From “Inglourious Basterds”
MAJ. KING KONG: Am I German?
BRIDGET: No.
MAJ. KING KONG: Am I American?
The table laughs.
WICKI: Wait a minute, he goes to-
BRIDGET: Don’t be ridiculous. Obviously he wasn’t born in America.
MAJ. KING KONG: So… I visited America, aye?
The table says, “Yes.”
MAJ. KING KONG: Was this visit Fortuitous?
WICKI: Not for you.
MAJ. KING KONG: . . . Hummm. My native land, is it what one would call exotic?
The table confers and decides, yes, it is exotic.
MAJ. KING KONG: Hummm. That could be either a reference to the jungle or the Orient. I’m going to let my first instinct take over and ask, am I from the jungle?
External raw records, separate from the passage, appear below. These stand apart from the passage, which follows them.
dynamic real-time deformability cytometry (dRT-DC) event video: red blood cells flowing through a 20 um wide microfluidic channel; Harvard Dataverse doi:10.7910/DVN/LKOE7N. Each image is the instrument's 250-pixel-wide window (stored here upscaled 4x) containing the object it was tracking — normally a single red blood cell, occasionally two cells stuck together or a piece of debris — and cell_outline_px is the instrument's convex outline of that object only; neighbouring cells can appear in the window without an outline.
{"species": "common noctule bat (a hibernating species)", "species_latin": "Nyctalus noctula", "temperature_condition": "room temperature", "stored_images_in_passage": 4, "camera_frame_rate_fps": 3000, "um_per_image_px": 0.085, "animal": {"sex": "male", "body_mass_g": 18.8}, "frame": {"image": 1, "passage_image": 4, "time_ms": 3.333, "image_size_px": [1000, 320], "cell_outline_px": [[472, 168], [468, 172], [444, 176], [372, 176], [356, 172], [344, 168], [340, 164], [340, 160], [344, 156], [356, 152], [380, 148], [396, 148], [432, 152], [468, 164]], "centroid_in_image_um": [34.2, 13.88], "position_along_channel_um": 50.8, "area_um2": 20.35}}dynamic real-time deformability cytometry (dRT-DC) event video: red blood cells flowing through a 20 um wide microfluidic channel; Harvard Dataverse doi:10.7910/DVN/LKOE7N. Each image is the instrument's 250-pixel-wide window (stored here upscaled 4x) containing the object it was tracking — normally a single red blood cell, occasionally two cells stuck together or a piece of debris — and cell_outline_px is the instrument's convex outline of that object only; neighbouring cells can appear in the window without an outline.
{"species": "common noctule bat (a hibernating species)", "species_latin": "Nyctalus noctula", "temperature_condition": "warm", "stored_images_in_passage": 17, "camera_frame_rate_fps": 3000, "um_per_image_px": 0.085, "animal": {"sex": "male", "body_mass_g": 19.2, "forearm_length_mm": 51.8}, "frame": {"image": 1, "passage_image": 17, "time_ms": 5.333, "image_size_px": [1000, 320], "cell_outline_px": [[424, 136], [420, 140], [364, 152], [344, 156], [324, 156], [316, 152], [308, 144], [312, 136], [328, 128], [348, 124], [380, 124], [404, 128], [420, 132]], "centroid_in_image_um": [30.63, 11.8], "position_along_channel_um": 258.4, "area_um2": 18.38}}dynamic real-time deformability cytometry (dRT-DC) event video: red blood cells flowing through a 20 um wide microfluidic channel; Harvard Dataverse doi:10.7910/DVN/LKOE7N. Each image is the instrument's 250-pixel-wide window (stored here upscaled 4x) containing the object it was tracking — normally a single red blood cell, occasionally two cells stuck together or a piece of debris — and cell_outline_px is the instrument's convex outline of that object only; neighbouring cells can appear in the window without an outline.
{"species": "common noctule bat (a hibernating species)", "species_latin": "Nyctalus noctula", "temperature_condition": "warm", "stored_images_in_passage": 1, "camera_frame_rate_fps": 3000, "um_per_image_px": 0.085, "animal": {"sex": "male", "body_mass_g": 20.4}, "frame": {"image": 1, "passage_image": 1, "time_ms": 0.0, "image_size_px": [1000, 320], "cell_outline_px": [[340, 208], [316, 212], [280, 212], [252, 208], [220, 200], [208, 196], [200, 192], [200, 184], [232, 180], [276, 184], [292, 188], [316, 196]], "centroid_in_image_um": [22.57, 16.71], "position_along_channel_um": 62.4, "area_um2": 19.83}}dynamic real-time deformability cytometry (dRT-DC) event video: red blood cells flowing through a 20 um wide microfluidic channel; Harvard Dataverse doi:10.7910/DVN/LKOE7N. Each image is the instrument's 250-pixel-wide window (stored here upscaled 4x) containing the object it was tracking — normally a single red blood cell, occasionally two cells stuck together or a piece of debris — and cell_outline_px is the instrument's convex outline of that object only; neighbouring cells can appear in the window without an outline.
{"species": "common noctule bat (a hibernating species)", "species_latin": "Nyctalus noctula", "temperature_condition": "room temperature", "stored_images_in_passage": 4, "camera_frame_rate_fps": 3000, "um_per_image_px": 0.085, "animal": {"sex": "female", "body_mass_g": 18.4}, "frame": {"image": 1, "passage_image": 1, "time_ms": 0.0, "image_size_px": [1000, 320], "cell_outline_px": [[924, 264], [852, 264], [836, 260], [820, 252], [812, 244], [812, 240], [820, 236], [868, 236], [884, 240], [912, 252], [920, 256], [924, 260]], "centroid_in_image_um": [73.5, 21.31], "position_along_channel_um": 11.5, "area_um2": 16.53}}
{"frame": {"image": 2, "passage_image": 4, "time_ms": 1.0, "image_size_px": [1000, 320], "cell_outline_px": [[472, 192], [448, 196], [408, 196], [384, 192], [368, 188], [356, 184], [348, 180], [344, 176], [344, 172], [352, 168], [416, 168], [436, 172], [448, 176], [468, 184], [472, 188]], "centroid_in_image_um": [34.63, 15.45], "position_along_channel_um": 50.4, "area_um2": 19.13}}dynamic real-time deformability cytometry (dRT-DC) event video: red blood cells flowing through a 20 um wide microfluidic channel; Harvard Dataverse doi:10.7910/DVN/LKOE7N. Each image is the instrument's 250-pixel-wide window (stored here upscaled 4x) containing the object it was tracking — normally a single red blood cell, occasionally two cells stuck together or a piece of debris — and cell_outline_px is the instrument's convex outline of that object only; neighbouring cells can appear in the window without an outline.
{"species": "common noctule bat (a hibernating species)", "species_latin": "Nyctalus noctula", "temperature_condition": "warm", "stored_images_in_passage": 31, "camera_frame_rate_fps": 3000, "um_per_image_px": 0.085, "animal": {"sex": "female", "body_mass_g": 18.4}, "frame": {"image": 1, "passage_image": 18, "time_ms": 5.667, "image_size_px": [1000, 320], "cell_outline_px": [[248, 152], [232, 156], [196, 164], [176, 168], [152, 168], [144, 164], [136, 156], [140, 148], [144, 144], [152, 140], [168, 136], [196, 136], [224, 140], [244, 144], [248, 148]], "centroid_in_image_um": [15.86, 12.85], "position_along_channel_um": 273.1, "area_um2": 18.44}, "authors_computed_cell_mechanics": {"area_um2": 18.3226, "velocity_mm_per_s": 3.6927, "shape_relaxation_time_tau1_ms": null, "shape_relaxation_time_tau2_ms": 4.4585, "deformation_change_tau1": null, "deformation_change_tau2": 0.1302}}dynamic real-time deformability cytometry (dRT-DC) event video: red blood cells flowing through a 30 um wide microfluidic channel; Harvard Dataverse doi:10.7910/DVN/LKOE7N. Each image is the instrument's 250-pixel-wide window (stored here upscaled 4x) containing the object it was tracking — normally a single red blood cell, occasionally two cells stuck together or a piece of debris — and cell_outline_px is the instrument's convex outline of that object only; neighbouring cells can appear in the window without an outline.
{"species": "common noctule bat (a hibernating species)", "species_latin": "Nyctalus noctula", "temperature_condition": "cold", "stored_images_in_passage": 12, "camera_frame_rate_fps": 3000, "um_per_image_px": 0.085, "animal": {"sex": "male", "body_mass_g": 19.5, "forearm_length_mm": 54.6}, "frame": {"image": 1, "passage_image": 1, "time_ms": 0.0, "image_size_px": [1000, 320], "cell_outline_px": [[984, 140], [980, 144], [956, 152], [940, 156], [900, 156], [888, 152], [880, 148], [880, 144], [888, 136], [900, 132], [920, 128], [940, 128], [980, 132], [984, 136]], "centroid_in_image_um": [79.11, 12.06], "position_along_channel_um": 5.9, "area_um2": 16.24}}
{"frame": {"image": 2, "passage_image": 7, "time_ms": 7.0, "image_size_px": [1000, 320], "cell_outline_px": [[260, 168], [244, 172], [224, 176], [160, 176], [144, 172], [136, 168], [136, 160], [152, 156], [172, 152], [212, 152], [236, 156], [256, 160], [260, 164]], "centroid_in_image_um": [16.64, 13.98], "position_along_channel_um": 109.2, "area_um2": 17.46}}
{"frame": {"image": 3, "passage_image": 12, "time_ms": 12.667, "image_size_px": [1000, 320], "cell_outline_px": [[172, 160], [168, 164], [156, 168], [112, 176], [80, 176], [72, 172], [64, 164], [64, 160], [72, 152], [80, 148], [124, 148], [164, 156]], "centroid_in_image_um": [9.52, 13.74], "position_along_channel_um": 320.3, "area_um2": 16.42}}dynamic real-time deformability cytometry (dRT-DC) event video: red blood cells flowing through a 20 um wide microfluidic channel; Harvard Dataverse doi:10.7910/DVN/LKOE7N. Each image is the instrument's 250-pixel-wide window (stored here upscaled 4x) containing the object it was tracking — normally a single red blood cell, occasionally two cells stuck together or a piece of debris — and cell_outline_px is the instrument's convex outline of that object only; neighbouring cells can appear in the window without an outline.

The table says, “Yes, you are.”
MAJ. KING KONG: Now gentlemen, around this time you could ask whether you’re real or fictitious. I, however, think that’s too easy, so I won’t ask that, yet. Okay, my native land is the jungle. I visited America, but my visit was not fortuitous to me, but the implication is that it was to somebody else. When I went from the jungle to America, . . . did I go by boat?
“Yes.”
MAJ. KING KONG: Did I go against my will?
“Yes.”
MAJ. KING KONG: On this boat ride . . . Was I in chains?
“Yes.”
MAJ. KING KONG: When I arrived in America . . . was I displayed in chains?
“Yes.”
MAJ. KING KONG: Am I the story of the Negro in America?
The table says, “No.”
MAJ. KING KONG: Well, then, I must be King Kong.